TRY IT.
Write out each of the following lines without changing any word, number, or punctuation mark.

Measurement reading data.

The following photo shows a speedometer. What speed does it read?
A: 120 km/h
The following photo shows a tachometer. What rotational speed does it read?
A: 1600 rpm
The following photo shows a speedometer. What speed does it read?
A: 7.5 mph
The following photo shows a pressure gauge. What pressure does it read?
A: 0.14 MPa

WRITTEN RESPONSE.
The following photo shows a speedometer. What speed does it read?
A: 120 km/h
The following photo shows a tachometer. What rotational speed does it read?
A: 1600 rpm
The following photo shows a speedometer. What speed does it read?
A: 7.5 mph
The following photo shows a pressure gauge. What pressure does it read?
A: 0.14 MPa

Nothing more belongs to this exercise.